Much has been debated about how yuan is undervalued vis-a-vis dollar and how that is a subsidy enjoyed by Chinese exporters. Economist this week (America's Fear of China) has a very insightful article on the same. It claims that the yuan undervaluation claims are shaky at best and their impact of US economy is overrated.
The crux of the matter is that US consumers will replace Chinese goods with some other country's even if the yuan is "correctly" valued and the issue lies more with the American consumerism and low savings rate rather than the yuan dollar exchange rate. It goes on step further and claims that appreciation in yuan is good for chinese economy which is reeling under the pressure of having to maintain the exchange rate where it is - in the form of having to keep low interest rates despite break neck speed of investments (else more hot money will flow into the economy), which leads to suboptimal investment decisions and eventually NPAs. I wonder if the Chinese banks are sitting on huge piles of potential or actual NPAs.
Where Chinese stock markets may go is an entirely different story. The anecdotes of retail investor frenzy are scary. I don't know if it is one off instances or a general trend. If latter, there is a lot of heartburn likely at all levels of society as and when the stock market correction takes place. And what with Greenspan passing his value added CP on markets across the globe!

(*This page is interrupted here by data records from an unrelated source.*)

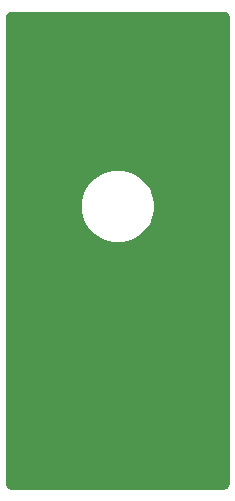
<source format=gbl>
G04 #@! TF.GenerationSoftware,KiCad,Pcbnew,5.1.9+dfsg1-1+deb11u1*
G04 #@! TF.CreationDate,2023-07-28T22:45:46+09:00*
G04 #@! TF.ProjectId,y-carrier-back-plate,792d6361-7272-4696-9572-2d6261636b2d,rev?*
G04 #@! TF.SameCoordinates,Original*
G04 #@! TF.FileFunction,Copper,L2,Bot*
G04 #@! TF.FilePolarity,Positive*
%FSLAX46Y46*%
G04 Gerber Fmt 4.6, Leading zero omitted, Abs format (unit mm)*
G04 Created by KiCad (PCBNEW 5.1.9+dfsg1-1+deb11u1) date 2023-07-28 22:45:46*
%MOMM*%
%LPD*%
G01*
G04 APERTURE LIST*
G04 #@! TA.AperFunction,NonConductor*
%ADD10C,0.254000*%
G04 #@! TD*
G04 #@! TA.AperFunction,NonConductor*
%ADD11C,0.100000*%
G04 #@! TD*
G04 APERTURE END LIST*
D10*
X141065424Y-80169580D02*
X141128356Y-80188580D01*
X141186405Y-80219445D01*
X141237343Y-80260989D01*
X141279248Y-80311644D01*
X141310515Y-80369471D01*
X141329956Y-80432272D01*
X141340000Y-80527835D01*
X141340001Y-119967711D01*
X141330420Y-120065424D01*
X141311420Y-120128357D01*
X141280554Y-120186406D01*
X141239011Y-120237343D01*
X141188356Y-120279248D01*
X141130529Y-120310515D01*
X141067728Y-120329956D01*
X140972165Y-120340000D01*
X123032278Y-120340000D01*
X122934575Y-120330420D01*
X122871641Y-120311419D01*
X122813597Y-120280557D01*
X122762656Y-120239010D01*
X122720748Y-120188352D01*
X122689484Y-120130530D01*
X122670045Y-120067728D01*
X122660000Y-119972164D01*
X122660000Y-96188305D01*
X128835313Y-96188305D01*
X128835313Y-96811695D01*
X128956930Y-97423105D01*
X129195490Y-97999042D01*
X129541827Y-98517371D01*
X129982629Y-98958173D01*
X130500958Y-99304510D01*
X131076895Y-99543070D01*
X131688305Y-99664687D01*
X132311695Y-99664687D01*
X132923105Y-99543070D01*
X133499042Y-99304510D01*
X134017371Y-98958173D01*
X134458173Y-98517371D01*
X134804510Y-97999042D01*
X135043070Y-97423105D01*
X135164687Y-96811695D01*
X135164687Y-96188305D01*
X135043070Y-95576895D01*
X134804510Y-95000958D01*
X134458173Y-94482629D01*
X134017371Y-94041827D01*
X133499042Y-93695490D01*
X132923105Y-93456930D01*
X132311695Y-93335313D01*
X131688305Y-93335313D01*
X131076895Y-93456930D01*
X130500958Y-93695490D01*
X129982629Y-94041827D01*
X129541827Y-94482629D01*
X129195490Y-95000958D01*
X128956930Y-95576895D01*
X128835313Y-96188305D01*
X122660000Y-96188305D01*
X122660000Y-80532279D01*
X122669580Y-80434576D01*
X122688580Y-80371644D01*
X122719445Y-80313595D01*
X122760989Y-80262657D01*
X122811644Y-80220752D01*
X122869471Y-80189485D01*
X122932272Y-80170044D01*
X123027835Y-80160000D01*
X140967721Y-80160000D01*
X141065424Y-80169580D01*
G04 #@! TA.AperFunction,NonConductor*
D11*
G36*
X141065424Y-80169580D02*
G01*
X141128356Y-80188580D01*
X141186405Y-80219445D01*
X141237343Y-80260989D01*
X141279248Y-80311644D01*
X141310515Y-80369471D01*
X141329956Y-80432272D01*
X141340000Y-80527835D01*
X141340001Y-119967711D01*
X141330420Y-120065424D01*
X141311420Y-120128357D01*
X141280554Y-120186406D01*
X141239011Y-120237343D01*
X141188356Y-120279248D01*
X141130529Y-120310515D01*
X141067728Y-120329956D01*
X140972165Y-120340000D01*
X123032278Y-120340000D01*
X122934575Y-120330420D01*
X122871641Y-120311419D01*
X122813597Y-120280557D01*
X122762656Y-120239010D01*
X122720748Y-120188352D01*
X122689484Y-120130530D01*
X122670045Y-120067728D01*
X122660000Y-119972164D01*
X122660000Y-96188305D01*
X128835313Y-96188305D01*
X128835313Y-96811695D01*
X128956930Y-97423105D01*
X129195490Y-97999042D01*
X129541827Y-98517371D01*
X129982629Y-98958173D01*
X130500958Y-99304510D01*
X131076895Y-99543070D01*
X131688305Y-99664687D01*
X132311695Y-99664687D01*
X132923105Y-99543070D01*
X133499042Y-99304510D01*
X134017371Y-98958173D01*
X134458173Y-98517371D01*
X134804510Y-97999042D01*
X135043070Y-97423105D01*
X135164687Y-96811695D01*
X135164687Y-96188305D01*
X135043070Y-95576895D01*
X134804510Y-95000958D01*
X134458173Y-94482629D01*
X134017371Y-94041827D01*
X133499042Y-93695490D01*
X132923105Y-93456930D01*
X132311695Y-93335313D01*
X131688305Y-93335313D01*
X131076895Y-93456930D01*
X130500958Y-93695490D01*
X129982629Y-94041827D01*
X129541827Y-94482629D01*
X129195490Y-95000958D01*
X128956930Y-95576895D01*
X128835313Y-96188305D01*
X122660000Y-96188305D01*
X122660000Y-80532279D01*
X122669580Y-80434576D01*
X122688580Y-80371644D01*
X122719445Y-80313595D01*
X122760989Y-80262657D01*
X122811644Y-80220752D01*
X122869471Y-80189485D01*
X122932272Y-80170044D01*
X123027835Y-80160000D01*
X140967721Y-80160000D01*
X141065424Y-80169580D01*
G37*
G04 #@! TD.AperFunction*
M02*

</source>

Exchange rates, monetary policy, real and nominal interest rate and finally the real GDP growth rate make up an extremely interesting and relevant matrix of variables - all of which closely govern our lives - directly or indirectly. I guess the complexity is only going to increase with time as more markets open up to the ever increasing stock of capital! In the steady state one may expect either the monetary policy or exchange rate policy to become entirely irrelevant - some sort of global eurozone!